Mi è stata data la possibilità di prestare aiuto a molte vite, di operatori e di malati. Occasione di solidarietà, certo, ma non è stato solo questo: è stato un importante passo per un Progetto di Salvezza.
Vi sono stati strumenti professionali. Ho avuto modo di riconfermare la necessità di non ricorrere solo ai farmaci, ma soprattutto di conoscere le singole persone e usare una comunicazione, non solo verbale, adatta a ciascuna persona.
In questo modo infatti si possono prevenire o quanto meno mitigare anche comportamenti aggressivi, talora purtroppo repressi con altrettanta aggressività.
Uno dei momenti più belli e commoventi fu quando un giovane adulto disabile con problemi cognitivi sin dalla nascita, e che aveva comportamenti auto- ed etero aggressivi, dopo un graduale miglioramento, un mattino ci venne incontro sulla porta e abbracciò uno di noi, dicendo: «Gesù aiuta». Era il periodo seguente la Pasqua.
E da quel momento non ebbe più gravi manifestazioni di patologia comportamentale, rimase quasi sempre tranquillo e affettuoso, come appresi alcuni anni dopo. Soffriva e si inquietava solo se attorno vedeva disarmonia.
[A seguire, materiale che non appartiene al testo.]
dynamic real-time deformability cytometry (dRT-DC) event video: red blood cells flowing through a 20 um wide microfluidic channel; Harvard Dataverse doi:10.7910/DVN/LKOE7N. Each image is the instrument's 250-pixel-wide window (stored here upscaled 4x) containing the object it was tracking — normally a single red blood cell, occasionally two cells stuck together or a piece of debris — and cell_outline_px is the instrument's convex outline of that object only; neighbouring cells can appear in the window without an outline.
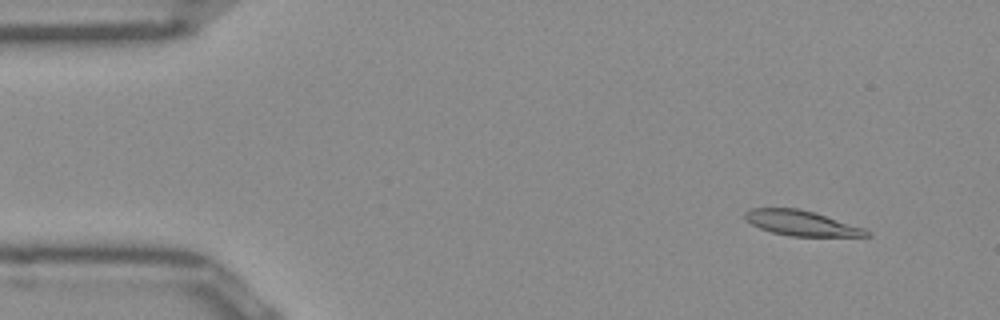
{"species": "Egyptian fruit bat (a non-hibernating species)", "species_latin": "Rousettus aegyptiacus", "temperature_condition": "room temperature", "stored_images_in_passage": 51, "camera_frame_rate_fps": 3000, "um_per_image_px": 0.085, "frame": {"image": 1, "passage_image": 5, "time_ms": 1.333, "image_size_px": [1000, 320], "cell_outline_px": [[872, 236], [788, 236], [772, 232], [760, 228], [744, 220], [744, 212], [752, 208], [800, 208], [864, 228]], "centroid_in_image_um": [68.06, 18.96], "position_along_channel_um": 16.9, "area_um2": 17.63}}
Non fu effetto dei farmaci, che pure venivano impiegati anche prima: fu il frutto di una metodologia di lavoro insieme, di un lavoro armonico e consapevole di quella irripetibile persona da parte di un’équipe di medici, infermieri, educatori e sacerdote, e di una migliore conoscenza del mondo delle sue emozioni. Quindi, di un più adeguato relazionarsi a lui, senza ripetere errori che prima erano stati catastrofici. Lavoro non facile e per qualche tempo rischioso. Quel giovane adulto, malgrado i problemi cognitivi sin dalla nascita, aveva emotivamente compreso che le persone attorno gli volevano bene. «To care» in cui domina l’amore per la persona “diversa”, con “limiti”, ma raggiungibile quando si adoperano mente e cuore. L’amore che non può essere disgiunto dalla tecnica e la rende più efficace e un vero dono. Amore la cui assenza è avvertita e porta a insuccessi anche quando pensiamo di essere tecnicamente al vertice.
«Gesù aiuta»: parole di una persona disabile con problemi psichiatrici gravi e poi ben compensata, parole radicate nello spirito degli operatori e quindi nel suo Spirito. Di cui si è tenuto conto. Empatia sanante non solo nella dimensione psicofisica. E sanante anche noi.
Gesù mi aveva aiutato dandomi la possibilità di essere medico delle persone più in difficoltà e di chi le assisteva. E di vederne i risultati. E di rafforzarmi nella professione e nella fede.
Quella volta ho detto sì ed è rimasto un arricchimento profondo della mia vita, un dono che ho ricevuto, molto maggiore della solidarietà che ho cercato di dare.
Pio XII affermò: «La medicina è un atto di carità, non sentimento superficiale legato al piacere o all’interesse, soggetto alle fortune della ricchezza o della povertà», «una medicina che voglia essere veramente umana deve rivolgersi alla persona tutta intera, corpo e anima…».
Io ho avuto il grande dono di avere maestri, iniziando da mio padre, che mi hanno insegnato nei fatti questa autentica medicina e a quale persona la mia professione si rivolge.
Quanto ho vissuto è stata una conferma.